• et un clic là

Un spectacle qui fait boum. Tsef Zon(e), par la compagnie C’hoari

Ce duo nous avait accroché l’œil, une photo ici, un bout de vidéo là, on avait croisé Pauline Sonnic, jeune danseuse lorientaise, dans un studio de répétition ici, au festival de Kerhervy là, et on a découvert sa binôme, Nolwenn Ferry, qu’elle a rencontré lors de sa formation au CNDC d’Angers (centre national de danse contemporaine).

Et là on a pris une bonne claque. Une claque de fraîcheur, une claque d’énergie, une claque de créativité, de culot, d’envie, de nouveauté, de travail, de sens, de justesse, d’écriture, de complicité, d’alignement. Et ça faisait longtemps, en danse, qu’on avait pas vu une identité aussi définie qu’ici, dans une jeune compagnie. Sonnic et Ferry se sont trouvées, et bien trouvées, comme les deux moitiés d’une même orange : à la fois semblables et différentes, leurs visages, leurs corps, leurs énergies, leurs cheveux même, se répondent sans se recopier. C’est comme ça, mais pas seulement.
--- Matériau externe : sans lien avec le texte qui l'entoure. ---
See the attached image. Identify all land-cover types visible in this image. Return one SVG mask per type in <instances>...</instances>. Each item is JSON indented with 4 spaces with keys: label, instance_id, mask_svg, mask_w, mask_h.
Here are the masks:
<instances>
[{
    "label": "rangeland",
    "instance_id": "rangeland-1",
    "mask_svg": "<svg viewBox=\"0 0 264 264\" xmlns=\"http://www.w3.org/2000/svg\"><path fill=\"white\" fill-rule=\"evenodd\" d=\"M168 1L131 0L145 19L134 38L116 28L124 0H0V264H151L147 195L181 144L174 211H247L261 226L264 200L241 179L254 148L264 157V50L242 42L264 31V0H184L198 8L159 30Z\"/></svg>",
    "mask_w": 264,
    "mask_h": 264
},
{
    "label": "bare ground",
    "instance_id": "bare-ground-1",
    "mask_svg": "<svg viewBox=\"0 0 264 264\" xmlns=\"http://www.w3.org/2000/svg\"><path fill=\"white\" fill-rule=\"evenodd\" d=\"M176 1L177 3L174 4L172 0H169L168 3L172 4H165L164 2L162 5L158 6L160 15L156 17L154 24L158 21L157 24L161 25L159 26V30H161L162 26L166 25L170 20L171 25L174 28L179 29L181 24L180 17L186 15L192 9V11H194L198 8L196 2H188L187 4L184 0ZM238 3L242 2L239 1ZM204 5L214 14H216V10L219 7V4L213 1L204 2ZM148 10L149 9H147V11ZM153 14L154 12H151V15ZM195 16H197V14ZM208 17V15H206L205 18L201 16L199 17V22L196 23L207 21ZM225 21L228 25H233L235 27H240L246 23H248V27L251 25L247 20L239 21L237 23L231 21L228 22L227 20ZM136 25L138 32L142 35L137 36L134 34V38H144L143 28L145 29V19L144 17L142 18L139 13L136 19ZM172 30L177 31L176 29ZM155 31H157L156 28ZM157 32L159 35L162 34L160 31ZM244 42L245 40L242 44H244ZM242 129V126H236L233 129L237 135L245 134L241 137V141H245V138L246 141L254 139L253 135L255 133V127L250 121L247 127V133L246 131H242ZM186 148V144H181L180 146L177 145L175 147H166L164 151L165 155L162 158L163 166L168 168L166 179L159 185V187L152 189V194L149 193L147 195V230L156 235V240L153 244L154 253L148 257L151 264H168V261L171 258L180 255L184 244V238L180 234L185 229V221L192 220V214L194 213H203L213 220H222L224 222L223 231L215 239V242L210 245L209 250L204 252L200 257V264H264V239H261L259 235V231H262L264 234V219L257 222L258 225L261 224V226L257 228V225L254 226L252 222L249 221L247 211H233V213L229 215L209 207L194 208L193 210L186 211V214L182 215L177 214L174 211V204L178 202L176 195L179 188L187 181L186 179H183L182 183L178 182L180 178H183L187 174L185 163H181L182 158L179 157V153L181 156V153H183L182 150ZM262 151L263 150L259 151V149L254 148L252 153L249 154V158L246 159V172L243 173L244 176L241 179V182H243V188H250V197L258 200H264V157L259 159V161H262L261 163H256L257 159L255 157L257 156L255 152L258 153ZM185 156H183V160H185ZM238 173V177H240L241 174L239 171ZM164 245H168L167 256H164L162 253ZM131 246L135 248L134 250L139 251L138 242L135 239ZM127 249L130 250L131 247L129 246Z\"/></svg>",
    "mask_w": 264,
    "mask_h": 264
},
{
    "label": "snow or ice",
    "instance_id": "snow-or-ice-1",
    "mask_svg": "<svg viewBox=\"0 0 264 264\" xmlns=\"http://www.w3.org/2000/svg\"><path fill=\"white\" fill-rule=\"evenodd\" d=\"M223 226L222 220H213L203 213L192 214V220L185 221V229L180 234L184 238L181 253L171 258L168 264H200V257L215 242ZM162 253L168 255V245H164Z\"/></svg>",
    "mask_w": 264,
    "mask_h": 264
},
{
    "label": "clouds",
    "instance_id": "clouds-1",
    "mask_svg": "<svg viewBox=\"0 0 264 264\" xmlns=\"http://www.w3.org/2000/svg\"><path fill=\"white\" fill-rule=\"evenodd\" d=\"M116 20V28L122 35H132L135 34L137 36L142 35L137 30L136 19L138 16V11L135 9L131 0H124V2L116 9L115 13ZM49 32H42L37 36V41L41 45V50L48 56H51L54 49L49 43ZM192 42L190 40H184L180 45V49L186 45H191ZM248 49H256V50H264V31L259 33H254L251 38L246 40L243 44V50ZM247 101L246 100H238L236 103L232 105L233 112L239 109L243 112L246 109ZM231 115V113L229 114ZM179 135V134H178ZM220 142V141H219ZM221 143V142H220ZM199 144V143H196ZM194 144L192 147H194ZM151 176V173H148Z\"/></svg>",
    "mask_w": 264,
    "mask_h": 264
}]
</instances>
Parce que les deux danseuses ont visiblement senti tout de suite que ce serait leur atout, mais qu’il fallait le transformer, en jouer, et ce travail de différenciation subtile dans une écriture commune est l’un des choses les plus réussies de leur duo. Habillées dans des vêtements qu’on sent mûrement choisis par elles, des couleurs et un style habités créent des personnages inédits, et pourtant simplissimes : un kilt, des bretelles, des godillots, les voilà prêtes à marteler le bitume, affichant clairement une appétence pour la rue. Et ça bien sûr ça nous plait, ce sans chichis, cette vraie connexion avec la ville, ce côté brut, sans décor, sans lumière, juste les corps.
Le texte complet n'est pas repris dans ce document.